Many early reviews have likened "Super 8" to "E.T.," Steven Spielberg's sci-fi classic from 1982. I suppose the comparison is inevitable. Both films star children, both films feature aliens, and Steven Spielberg is an executive producer of "Super 8."
I feel the film has more in common with "Battle: Los Angeles," the alien invasion bomb from earlier this year. Both films were marketed with cryptic teaser trailers, the aliens in both films are devoid of any personality, and I'm not about to waste my time on either film again.
The story takes place in 1979 with a focus on 13-year-old Joe Lamb (Joel Courtney). Like many children in these movies, Joe has recently lost one of his parents, his mother. I certainly understand Joe's misery in the early scenes, but Courtney plays him with a coldness that I found inauthentic.
His father (Kyle Chandler) has trouble connecting to his son in this difficult time, and his demanding job as a small-town sheriff's deputy puts even more distance between the two.
In the meantime, Joe isn't that thrilled to be working on a zombie movie with his bossy friend Charles (Riley Griffiths), but it's something to do with his friends.
The kids go out for a late-night shoot (with Super 8 film of course) at the local train depot. To their horror, they witness a train collide with a pickup truck and violently derail and crash. The crash sequence goes on a long time and progressively gets more disastrous. It is the only good thing about the film. It's worth noting that Steven Spielberg's early experiences with filmmaking involved him crashing his toy trains on camera so he could go back and enjoy the crashes without further damaging his toys. "Super 8" makes a number of in-jokes on the subject.
It doesn't take long for the military to descend on the scene, for apparently they have a great interest in the train's cargo. The mean military men are actually the film's villains because they endanger lives for selfish reasons, but they're too dumb and incompetent to take seriously. They want to keep the population in the dark, but then they make it obvious that they're protecting a secret. Nothing arouses suspicion like telling people not to worry about the information you're hiding.
Strange things start happening around the town. Metal goes missing, dogs go missing, people go missing.
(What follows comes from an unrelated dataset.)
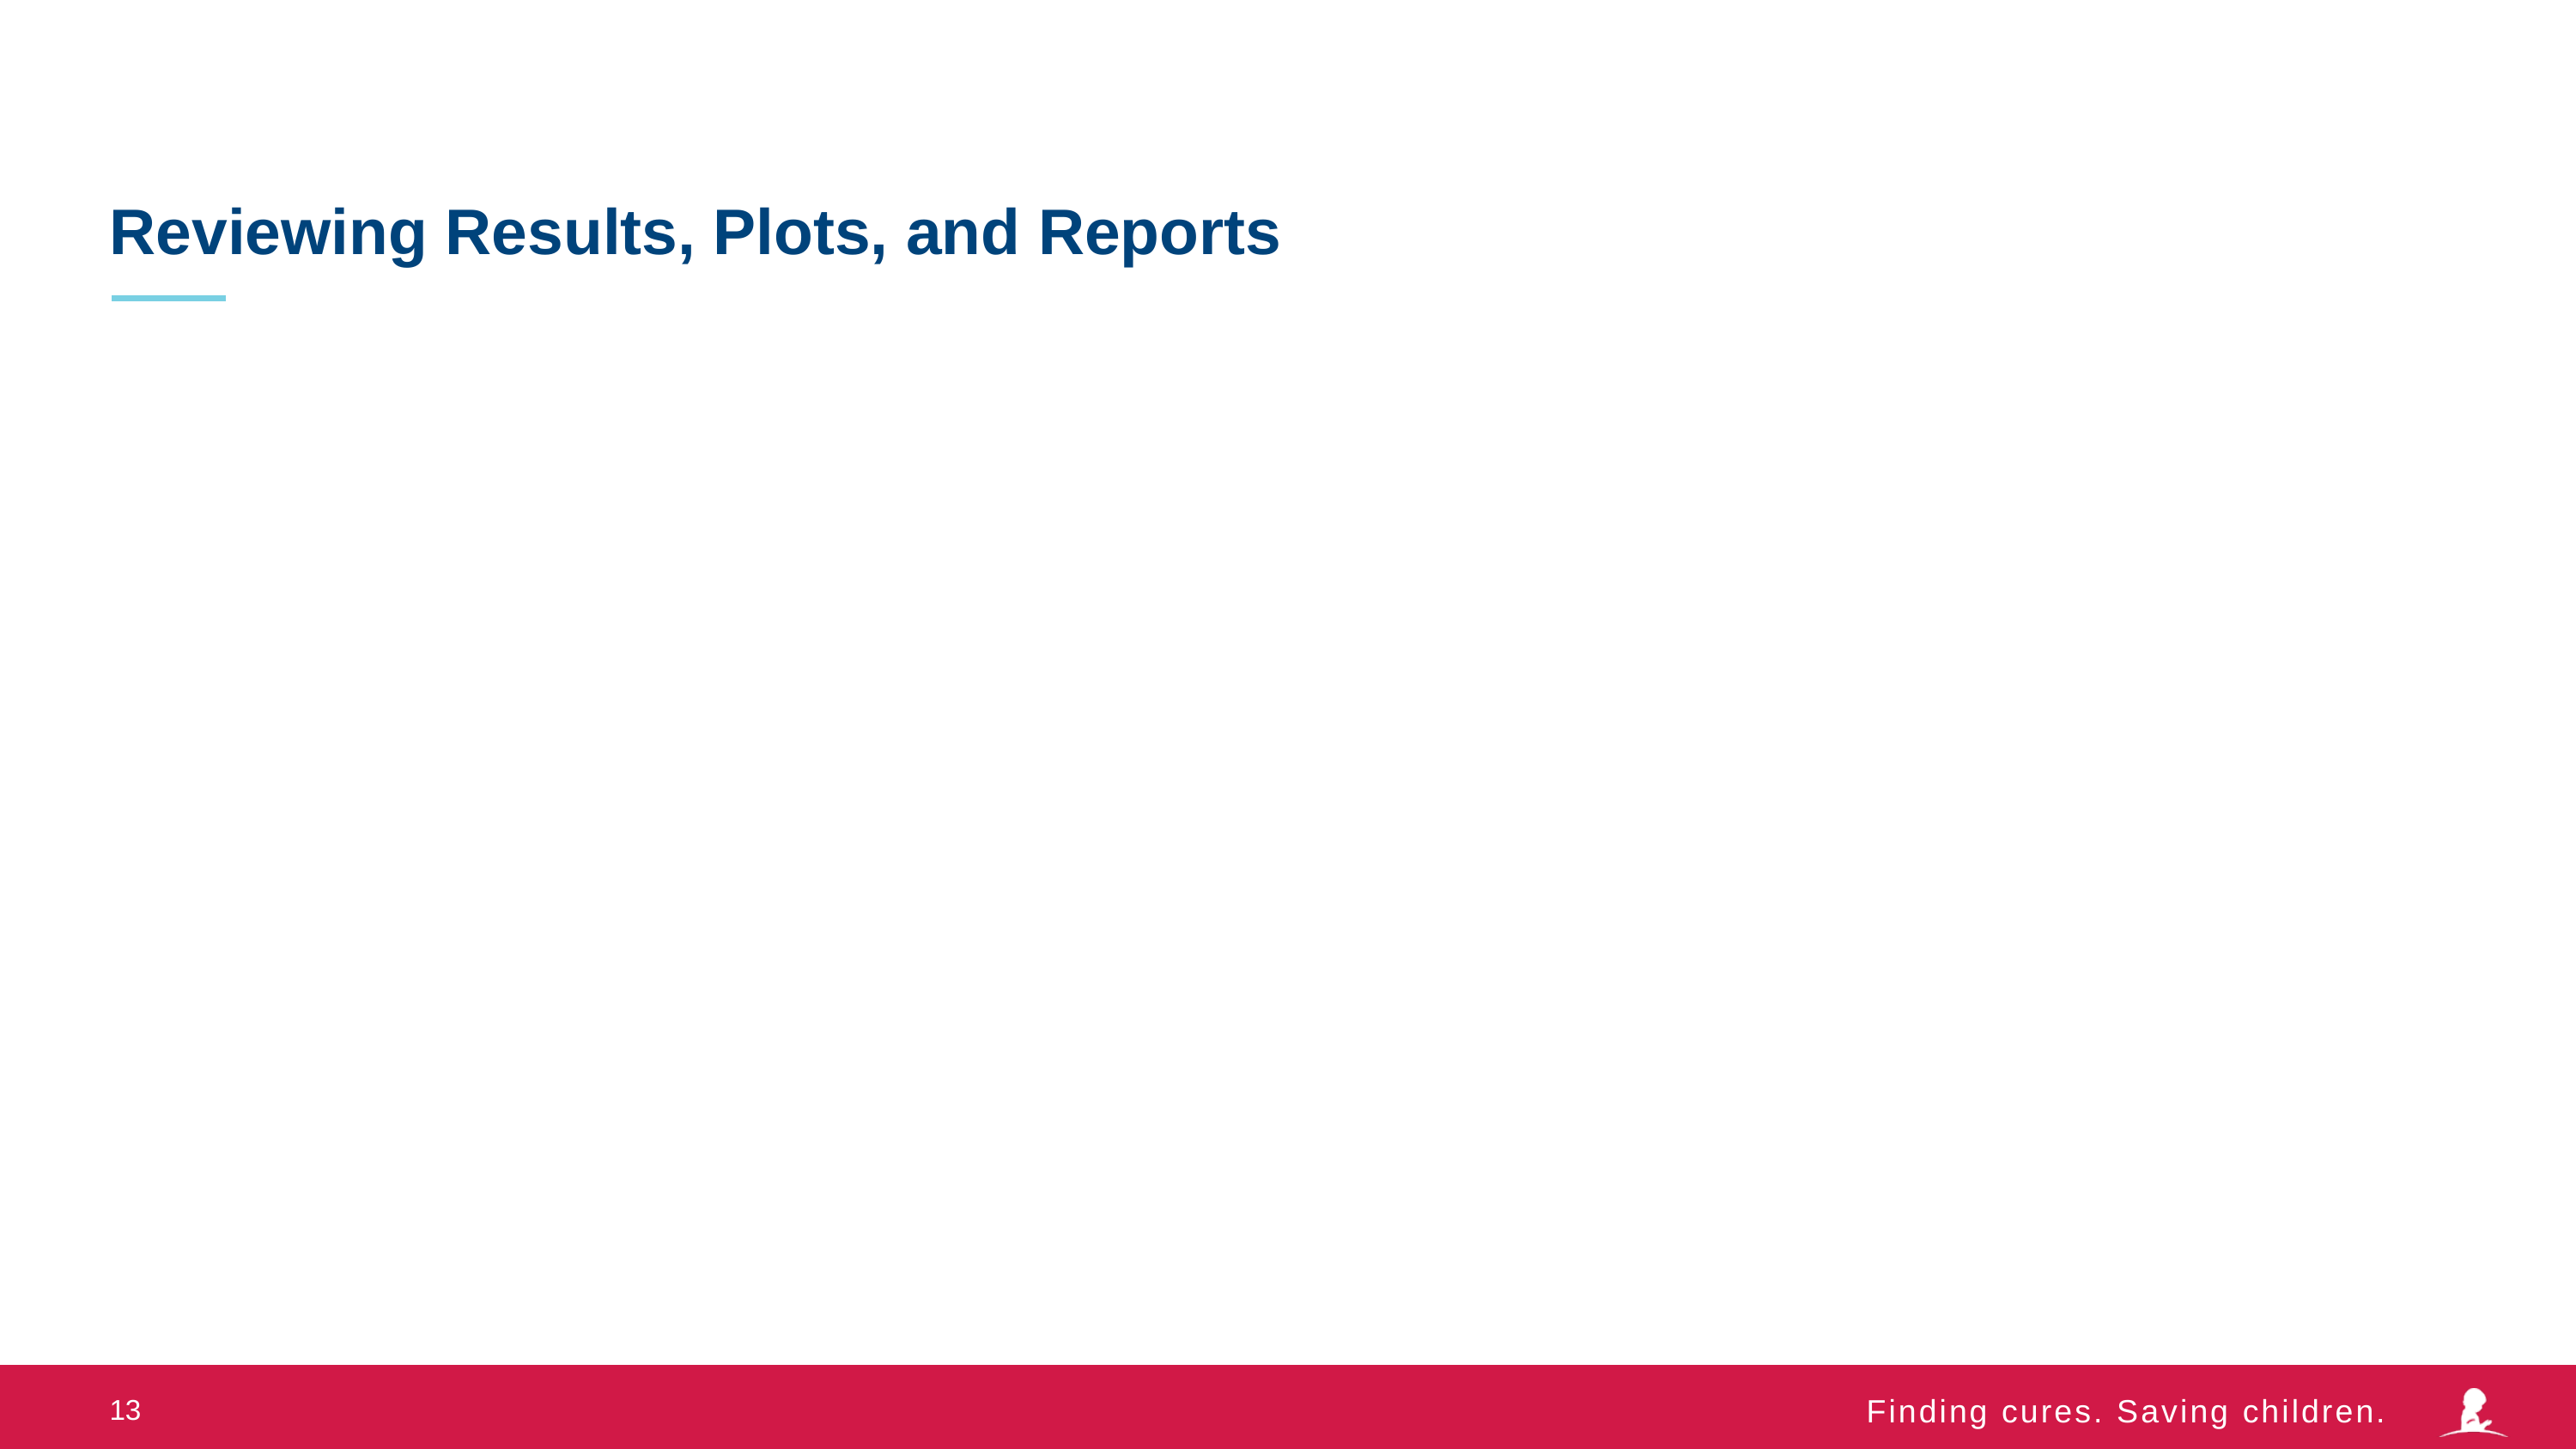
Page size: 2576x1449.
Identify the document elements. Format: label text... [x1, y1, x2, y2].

slide_number 13 [96, 1375, 228, 1442]
title Reviewing Results, Plots, and Reports [96, 77, 2475, 276]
The disappearances of the metal and dogs are not seen, but we do see scenes where human victims get grabbed by something. Unfortunately, this is the kind of bad monster movie where the creature has nothing better to do than lurk around and startle unsuspecting prey. And of course, we don't get a good look at the creature as it does this.
Joe and his friends know something's up. They were there the night of the crash, they have footage, they listened to a warning from the driver of the pickup, they have a piece of puzzling debris. With a little research (all done without permission, naturally), they discover that all this bad business is the result of an alien conspiracy. They spend the rest of the movie trying to solve the problem themselves, because they can't trust any grown-ups to be truthful, humane, or successful.
Aside from the train crash, "Super 8" is an embarrassingly generic monster movie. The film is sorely lacking any unique perspective from writer-director J.J. Abrams. The decision to have kids as main characters is a bad idea because they are clearly reciting dialogue written by an adult.
"Super 8" is desperate to be mentioned alongside "E.T.", but it isn't doing itself any favors inviting a comparison to such a superior film. It is less of a companion piece and more of a knock-off.
Two Stars out of Five.
"Super 8" is rated PG-13 for intense sequences of sci-fi action and violence, language, and some drug use. Its running time is 120 minutes.